Monday, October 07, 2013

ModPo 2013 #29 The Place of the Sonnet: On Bishops' "A Recollection"

Image from

John Peale Bishop, "A Recollection"

Famously she descended, her red hair
Unbound and bronzed by sea-reflections, caught
Crinkled with sea-pearls. The fine slender taut
Knees that let down her feet upon the air,

Young breasts, slim flanks and golden quarries were
Odder than when the young distraught
Unknown Venetian, painting her portrait, thought
He'd not imagined what he painted there.

And I too commenced with that golden cloud:
Lipped her delicious hands and had my ease
Faring fantastically, perversely proud.

All loveliness demands our courtesies.
Since she was dead I praised her as I could
Silently, among the Barberini bees.

I will not give away any spoilers (how peculiar to talk about spoilers with regards to a poem!). Just one delicious clue about the poem above: things (aka the commentary of the poet about this poem) are best hidden when they are in plain sight.

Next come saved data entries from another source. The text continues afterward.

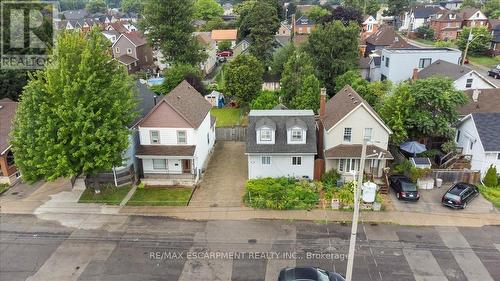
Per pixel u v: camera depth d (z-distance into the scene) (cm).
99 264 2272
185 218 2753
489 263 2241
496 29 8525
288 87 4744
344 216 2734
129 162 3247
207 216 2772
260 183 3022
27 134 2684
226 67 5684
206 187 3212
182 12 6259
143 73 7006
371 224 2639
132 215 2802
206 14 12762
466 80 4656
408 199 2902
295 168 3206
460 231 2550
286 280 1970
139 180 3350
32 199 3052
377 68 5922
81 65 2634
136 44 7519
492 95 3984
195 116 3403
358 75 5250
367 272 2173
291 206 2838
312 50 5459
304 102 4356
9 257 2344
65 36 2795
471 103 3919
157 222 2706
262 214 2783
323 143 3375
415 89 3419
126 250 2398
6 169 3262
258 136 3158
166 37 6300
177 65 5803
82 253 2373
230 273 2180
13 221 2734
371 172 3209
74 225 2681
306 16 11144
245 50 7175
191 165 3312
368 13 13125
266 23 6831
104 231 2603
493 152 3131
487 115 3350
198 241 2480
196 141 3309
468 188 2897
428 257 2297
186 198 3028
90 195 3097
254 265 2241
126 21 13688
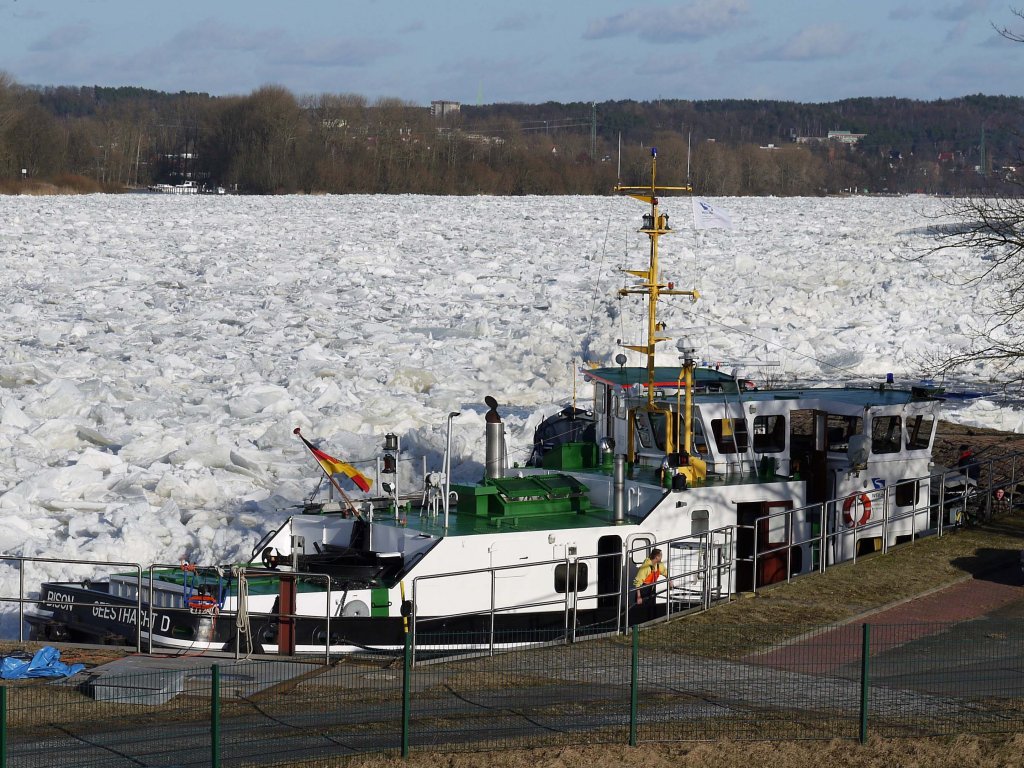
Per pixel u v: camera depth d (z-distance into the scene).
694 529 46.25
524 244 198.62
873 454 51.81
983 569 49.09
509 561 42.69
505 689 36.84
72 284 150.50
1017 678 37.09
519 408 90.81
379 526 44.44
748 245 189.50
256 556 46.56
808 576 48.28
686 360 47.19
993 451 70.62
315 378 98.12
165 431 79.06
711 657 39.44
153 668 38.03
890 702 35.25
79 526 59.94
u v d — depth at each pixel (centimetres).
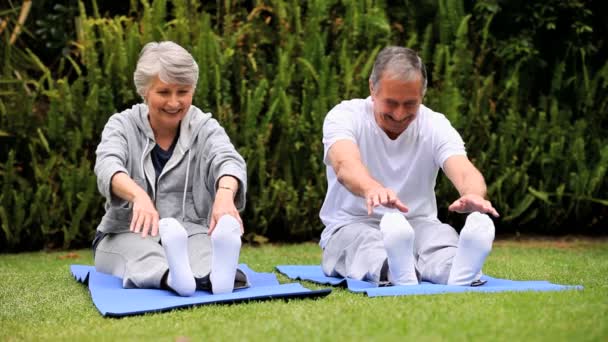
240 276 795
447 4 1452
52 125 1377
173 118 870
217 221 793
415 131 908
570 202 1480
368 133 903
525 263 1092
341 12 1498
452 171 873
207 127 900
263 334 573
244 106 1416
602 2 1498
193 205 906
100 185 847
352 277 851
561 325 562
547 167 1468
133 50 1391
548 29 1478
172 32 1405
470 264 781
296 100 1441
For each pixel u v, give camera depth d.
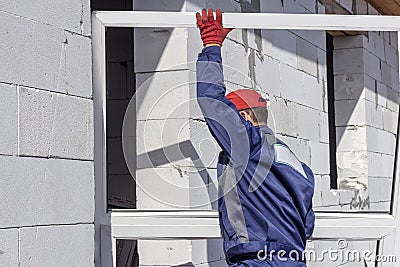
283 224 3.50
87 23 3.24
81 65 3.17
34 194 2.85
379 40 7.71
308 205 3.62
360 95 7.18
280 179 3.56
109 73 4.44
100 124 3.50
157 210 3.66
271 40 5.09
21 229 2.77
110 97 4.39
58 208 2.98
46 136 2.94
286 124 5.24
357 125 7.16
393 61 8.23
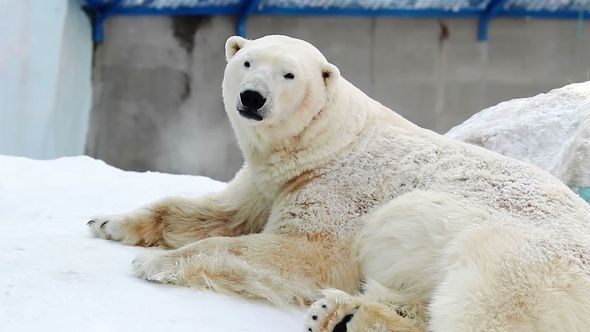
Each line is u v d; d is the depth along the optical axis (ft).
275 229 24.72
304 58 25.58
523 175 23.88
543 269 19.40
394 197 24.54
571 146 30.55
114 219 26.71
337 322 20.16
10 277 20.54
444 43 85.56
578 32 85.40
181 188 39.37
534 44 85.76
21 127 75.56
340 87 26.27
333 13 84.38
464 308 18.78
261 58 25.03
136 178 41.57
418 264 21.81
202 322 19.45
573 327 18.54
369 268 23.25
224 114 85.61
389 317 20.42
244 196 27.48
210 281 22.07
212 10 83.76
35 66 76.48
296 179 25.66
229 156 85.97
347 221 24.26
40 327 17.58
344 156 25.58
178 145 85.87
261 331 19.75
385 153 25.63
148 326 18.48
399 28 85.25
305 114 25.11
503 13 84.43
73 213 31.17
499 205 22.41
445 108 86.07
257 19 85.05
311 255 23.31
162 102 85.46
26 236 25.59
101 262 23.36
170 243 26.99
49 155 79.05
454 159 24.85
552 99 35.91
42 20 77.00
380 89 85.92
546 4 84.23
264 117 24.06
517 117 35.86
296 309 22.26
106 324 18.19
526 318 18.60
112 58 85.30
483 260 19.67
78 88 83.35
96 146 86.07
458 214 21.90
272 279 22.34
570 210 22.22
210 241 23.20
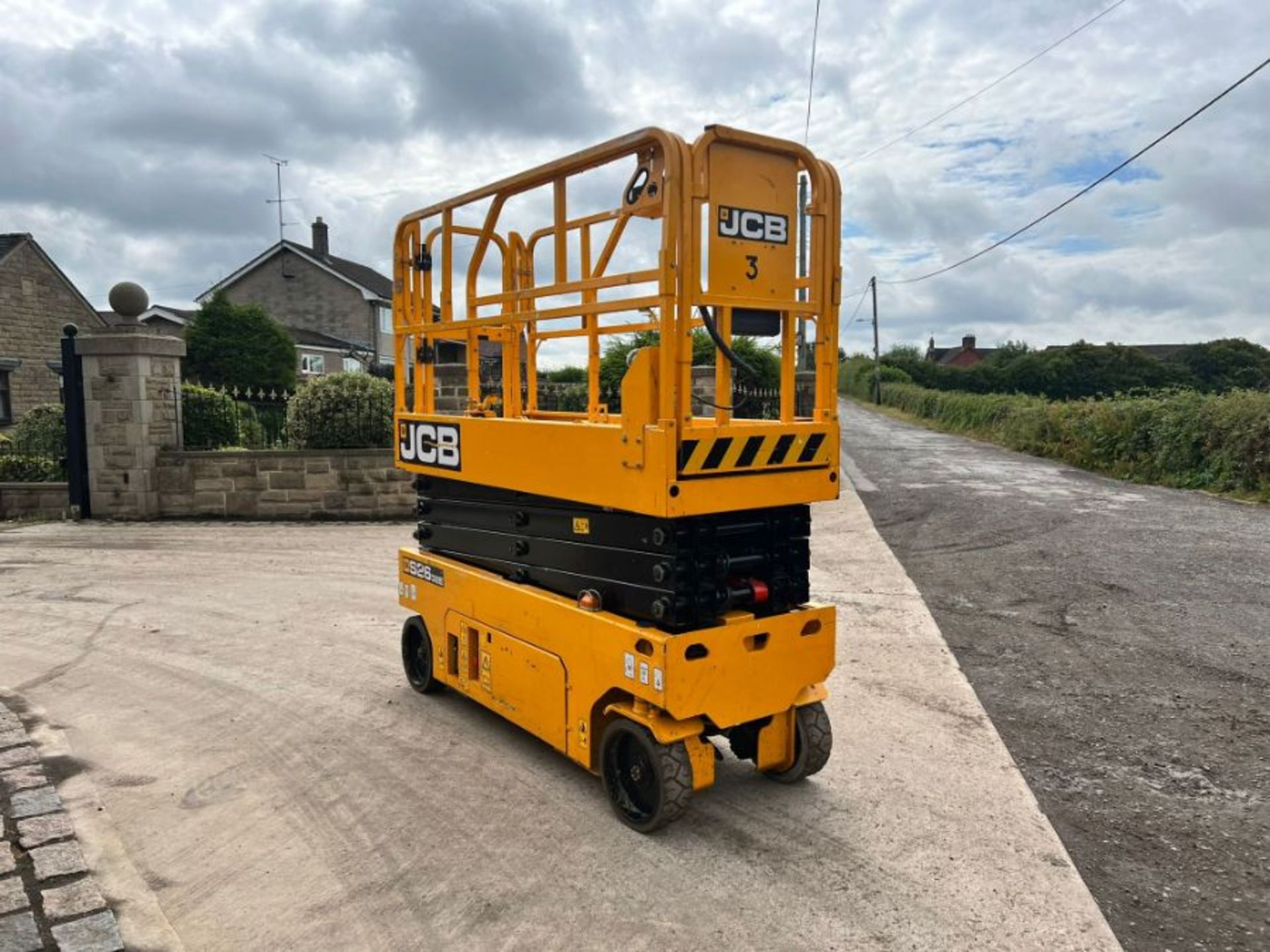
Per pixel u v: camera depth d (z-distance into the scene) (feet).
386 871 10.34
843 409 151.74
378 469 35.73
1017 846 10.93
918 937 9.09
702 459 10.42
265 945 8.95
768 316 11.15
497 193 13.43
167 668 17.74
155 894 9.82
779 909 9.57
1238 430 43.50
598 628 11.39
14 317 73.36
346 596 23.63
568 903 9.68
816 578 25.39
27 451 40.68
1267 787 12.64
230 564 27.76
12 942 8.73
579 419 15.67
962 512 37.47
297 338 100.12
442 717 15.11
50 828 11.12
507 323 12.97
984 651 18.81
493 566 14.12
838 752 13.65
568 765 13.21
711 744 11.48
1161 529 33.37
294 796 12.20
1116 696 16.21
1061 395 165.37
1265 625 20.72
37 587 24.81
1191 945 9.04
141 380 35.47
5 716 14.89
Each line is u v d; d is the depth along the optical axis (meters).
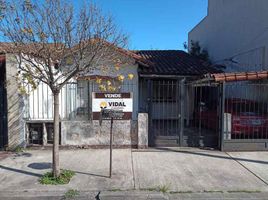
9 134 9.06
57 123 6.22
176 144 9.30
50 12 5.77
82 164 7.39
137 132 9.16
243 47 13.40
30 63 6.50
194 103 13.08
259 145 8.93
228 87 11.88
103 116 6.50
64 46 5.86
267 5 11.20
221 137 8.85
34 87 6.29
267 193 5.61
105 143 9.23
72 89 9.95
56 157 6.25
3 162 7.67
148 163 7.49
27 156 8.27
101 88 7.66
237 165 7.38
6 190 5.73
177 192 5.63
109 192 5.59
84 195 5.50
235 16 14.29
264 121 9.34
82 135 9.20
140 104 12.92
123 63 9.21
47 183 6.03
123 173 6.69
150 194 5.49
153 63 13.01
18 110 9.08
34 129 9.52
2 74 9.55
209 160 7.81
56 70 6.68
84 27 5.98
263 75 8.48
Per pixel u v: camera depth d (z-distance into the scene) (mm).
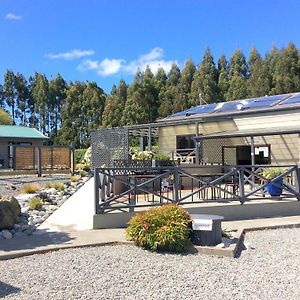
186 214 7570
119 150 19594
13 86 65312
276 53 53156
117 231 8672
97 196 9023
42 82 61250
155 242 7098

Is the time of sonnets done in the world today? I don't think so. There would be no poetry today if there were no precedents. There would be no cliches if the cliches were not first so respected in the first place. The composition of a sonnet is no mean feat. It takes discipline, it takes some musicality, it takes a certain mastery of language. I am tempted to accuse those who outright reject sonnets as lazy. I'm sure even Bishop didn't take a few seconds to pen the satirical sonnet above. I detect a certain respect for the form even as Bishop takes a mighty dig at the sonnet.

But the thing is, the modernists are right too. Sonnet as expression is dated. It reflects the times and the sentiments of centuries past. 2013 is different from 1975 is different from 1948 is different from 1932 and so on. The writing of a sonnet is a healthy exercise in playing with language, the way a painter will probably start with a realist sketch before he departs into the realms of the Cubist and the Abstract movements. It has to start from somewhere.

As they say, before you break the rules, you need to know the rules first. That's why I really appreciate this class (ModPo). I've never taken up poetry so intensely before. Imagine: 10 weeks of just poetry (even if the poetry is a mere dip in the endless well of available poetry). While the modernists are confusing (purposely so)...I appreciate their attempts at pushing the boundaries. Each movement is audacious, I'm sure. Each movement delineates a previous movement. I like witnessing this history and I look forward to experimenting and writing some more, given the context of what has come before.